Grumpy

*UPDATE*
Well, Brooklyn stayed sick most of the day. We made do with what we had and she sat in an office chair in front of the TV with a pillow. Not quite as comfortable, but she's four and can sprawl out better on an office chair than the rest of us could! Poor thing threw up at regular intervals until around 3:30 this afternoon when it suddenly stopped. She's a lot more energetic now. I can tell she isn't totally well yet, but she is on the mend, at least. Sean and I are both begrudgingly admitting to feeling a little under the weather ourselves...let's hope it is just due to sleepiness after a rough night.

In other news, Sean went to get our furniture (I'm staying home with Maddie, who went to bed early)! We'll let you know if it all actually works out. I told Sean that, if we're going to be sick all weekend, we might as well have a couch to wallow on! We'll see....

It was a rough night in the Cannon household last night. Brooklyn kept coming into our room and I finally just went and laid down with her on her bed for a while. She tossed and turned and I thought to myself, how can she not be tired, did she get too much sugar or caffeine? Folks, it never even occurred to me that she might not be feeling well. And she never uttered a word that indicated she wasn't feeling right, but at about ten till five this morning, we all discovered what was the matter with Brooklyn. Poor thing threw up all over her bed. She has been throwing up since, though her tummy is pretty empty. She wants to feel well, but when she tries to get up and play, it hits her again.

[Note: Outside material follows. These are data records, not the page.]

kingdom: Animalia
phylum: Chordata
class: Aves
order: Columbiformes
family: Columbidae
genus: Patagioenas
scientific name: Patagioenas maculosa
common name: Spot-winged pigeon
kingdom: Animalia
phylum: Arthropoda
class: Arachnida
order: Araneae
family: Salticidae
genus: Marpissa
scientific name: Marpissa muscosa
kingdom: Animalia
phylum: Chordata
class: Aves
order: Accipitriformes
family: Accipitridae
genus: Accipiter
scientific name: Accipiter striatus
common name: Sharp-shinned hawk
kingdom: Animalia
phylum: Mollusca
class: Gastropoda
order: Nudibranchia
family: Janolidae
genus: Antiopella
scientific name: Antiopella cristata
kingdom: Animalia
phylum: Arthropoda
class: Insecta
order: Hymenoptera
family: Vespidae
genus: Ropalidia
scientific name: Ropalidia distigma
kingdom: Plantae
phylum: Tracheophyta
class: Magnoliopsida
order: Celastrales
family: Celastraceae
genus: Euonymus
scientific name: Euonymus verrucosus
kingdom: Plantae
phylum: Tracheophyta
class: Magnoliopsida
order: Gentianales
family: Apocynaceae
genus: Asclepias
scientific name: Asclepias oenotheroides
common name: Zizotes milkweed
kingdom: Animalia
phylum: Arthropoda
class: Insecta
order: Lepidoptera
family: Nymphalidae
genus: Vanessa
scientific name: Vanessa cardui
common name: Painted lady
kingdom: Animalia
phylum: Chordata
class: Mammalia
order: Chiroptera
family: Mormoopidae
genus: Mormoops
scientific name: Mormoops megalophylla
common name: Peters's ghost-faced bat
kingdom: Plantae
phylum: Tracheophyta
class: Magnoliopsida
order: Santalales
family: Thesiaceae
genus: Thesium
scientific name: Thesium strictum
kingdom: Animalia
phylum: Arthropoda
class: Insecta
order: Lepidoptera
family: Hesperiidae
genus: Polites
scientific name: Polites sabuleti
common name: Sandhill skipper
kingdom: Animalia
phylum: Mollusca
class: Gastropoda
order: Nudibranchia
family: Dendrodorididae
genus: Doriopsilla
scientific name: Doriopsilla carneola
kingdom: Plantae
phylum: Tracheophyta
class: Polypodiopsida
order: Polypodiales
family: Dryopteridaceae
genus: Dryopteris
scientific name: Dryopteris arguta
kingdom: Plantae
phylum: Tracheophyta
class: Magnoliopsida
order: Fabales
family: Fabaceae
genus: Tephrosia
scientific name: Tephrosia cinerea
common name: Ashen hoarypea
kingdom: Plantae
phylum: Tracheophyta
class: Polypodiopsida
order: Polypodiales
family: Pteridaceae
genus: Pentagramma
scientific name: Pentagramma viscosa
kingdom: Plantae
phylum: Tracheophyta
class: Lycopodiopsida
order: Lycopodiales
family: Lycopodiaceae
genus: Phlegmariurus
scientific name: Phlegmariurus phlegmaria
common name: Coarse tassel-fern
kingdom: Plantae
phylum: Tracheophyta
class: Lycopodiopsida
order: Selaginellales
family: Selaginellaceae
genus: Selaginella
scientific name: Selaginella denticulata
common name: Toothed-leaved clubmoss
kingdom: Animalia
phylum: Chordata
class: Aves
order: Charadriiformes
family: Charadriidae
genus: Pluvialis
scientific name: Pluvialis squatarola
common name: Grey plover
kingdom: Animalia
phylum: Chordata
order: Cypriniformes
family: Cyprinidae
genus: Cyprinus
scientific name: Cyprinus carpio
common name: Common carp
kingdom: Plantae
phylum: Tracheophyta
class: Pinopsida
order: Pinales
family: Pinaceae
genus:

So, why am I grumpy? Well, obviously I didn't get much sleep last night but that isn't really why. You see, yesterday we were supposed to have finally gotten the furniture that we ordered over a week ago. But we didn't. I've lived outside the U.S. long enough to have known better than to get my hopes up that we'd actually get something when we were told we would get it, but I got excited and in the haze of that excitement I forgot how things usually go. I was grumpy last night when we had to eat on the flimsy outdoor plastic table (though I should be grateful we have that) and I'm grumpy this morning because I have a sick child that I can't tuck comfortably on the couch watching a movie. Instead, she's on our bed and it's like skinning a cat trying to keep her in there resting.

I'm not trying to sound whiny here (though I know I probably am) because I know just how blessed we are to have all that we do already when we've only been here for three weeks. But when my babies are sick and there isn't much I can do to make them feel better it just frustrates me. I'm just GRUMPY...and well, I figured there are a lot of you out there who will pray for both my sickly child and my poor attitude :-) Thank you! I'll keep you updated on Brooklyn's health...she sure is trying to feel better.

Comments

  1. Oh, poor baby Brooklyn. It's even harder when they're brave like that, huh? Just breaks your heart. I'll be praying for both of you today.

    I know what you mean about wanting to snuggle her in on the couch. That's what I've always done with sick children...and myself. Can Brooklyn watch a movie in bed from your laptop?